Artikel —
───

Der Grund dafür ist, dass dieser Stein nach seinem Einsatz seine komplette magische Ladung verliert und auch nur dort wieder aufgeladen werden kann, an einem sehr weit entfernten Ort. Die Gruppe würde sich also auch erzählerisch weigern, diesen Stein vorher zu benutzen, sondern wirklich nur im Endraum. Vielleicht lässt sich dieser Stein auch nur in eben diesem Endraum benutzen, weil er dort in einer bestimmten Vertiefung seine Kraft entfaltet?

Generell ist es keine schlechte Idee solche Fähigkeiten an Objekte zu binden. Denn Teleportation nur davon abhängig zu machen, ob der Charakter gerade gut geschlafen hat (also erholt ist), ist doch etwas sehr willkürlich. Außerdem lassen sich Charakteren Waffen und Ausrüstung wegnehmen, bevor man sie in eine Gefängniszelle sperrt.

Objekte können verschiedene Auflagen für ihre Funktionsfähigkeit besitzen. Vielleicht klappt es nur während eines Vollmondes? Vielleicht muss ein spezifisches zweites Objekt am Teleportationsziel hinterlegt sein (also besteht eine Bindung zwischen diesen zwei Artefakten)? Vielleicht muss ein Blutopfer dargebracht werden? 

Und/Oder wie wäre es mal simpel mit massiven Risiken?

───

Bereitgestelltes Material —
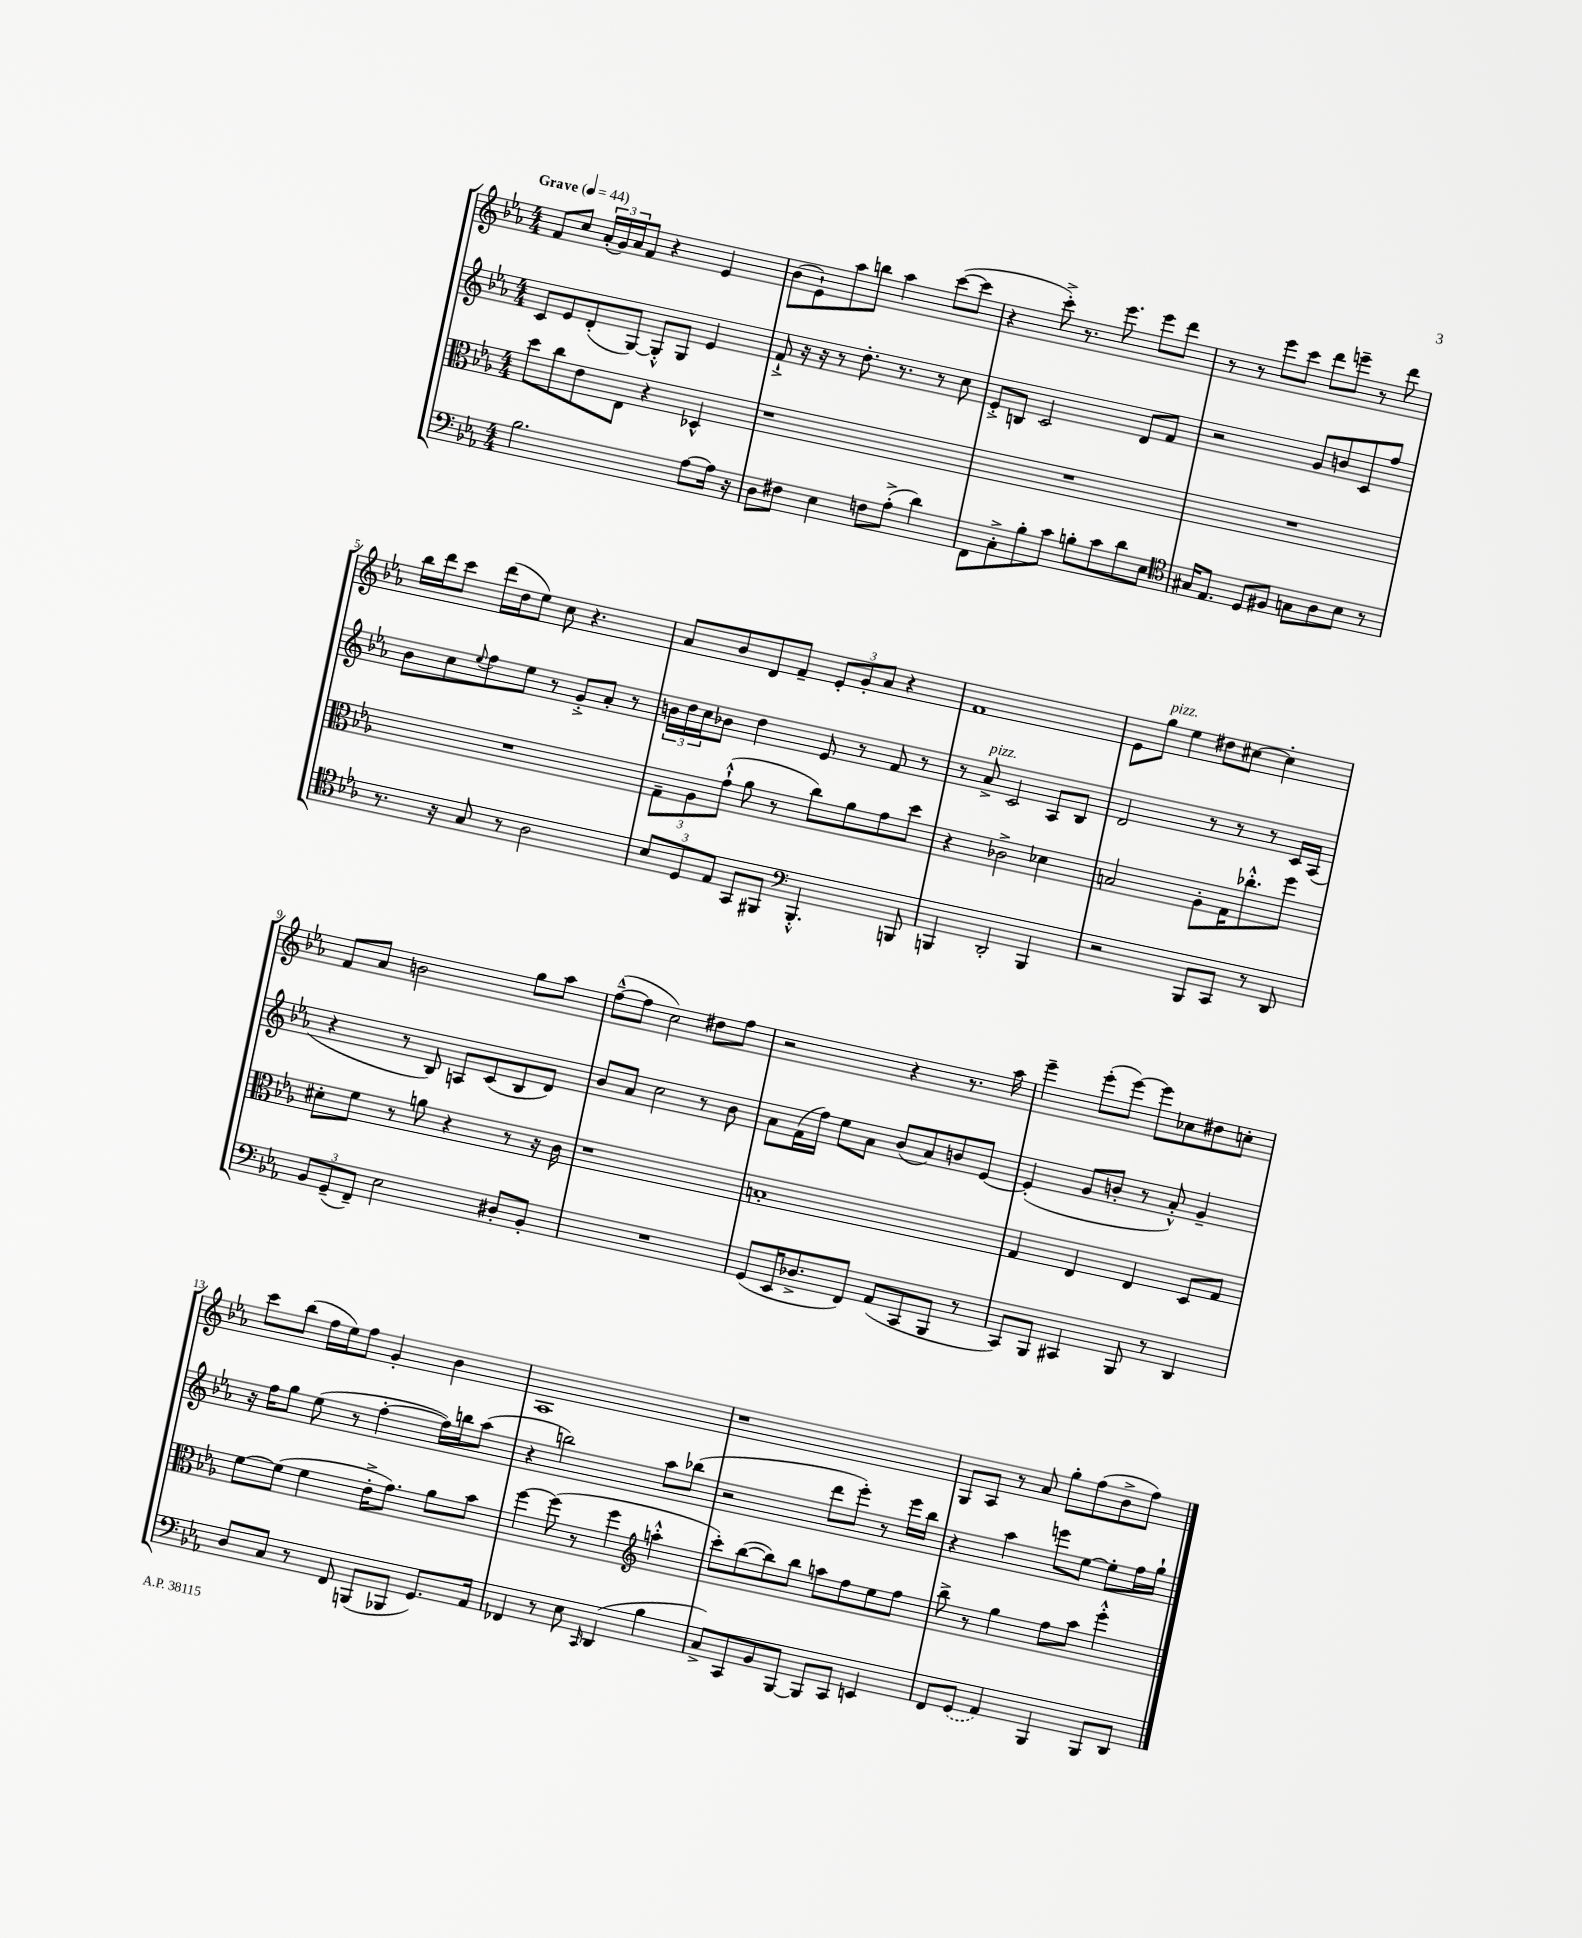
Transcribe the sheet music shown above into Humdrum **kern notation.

───

Aufgaben —
1) Was verliert der Stein laut dem Artikel nach seinem Einsatz?
2) Warum ist es dem Artikel zufolge keine schlechte Idee, solche Fähigkeiten an Objekte zu binden? Antworte in ein bis drei Sätzen.
3) Schreibe aus dem Artikel den Abschnitt ab, der mit den Worten „Objekte können verschiedene“ beginnt, und höre nach „Blutopfer dargebracht werden?“ auf.

Lösungen —
1) Seine komplette magische Ladung.

2) Teleportation nur davon abhängig zu machen, ob der Charakter gut geschlafen hat und erholt ist, wäre recht willkürlich. Außerdem kann man Charakteren Waffen und Ausrüstung wegnehmen, bevor man sie in eine Gefängniszelle sperrt.

3)
Objekte können verschiedene Auflagen für ihre Funktionsfähigkeit besitzen. Vielleicht klappt es nur während eines Vollmondes? Vielleicht muss ein spezifisches zweites Objekt am Teleportationsziel hinterlegt sein (also besteht eine Bindung zwischen diesen zwei Artefakten)? Vielleicht muss ein Blutopfer dargebracht werden?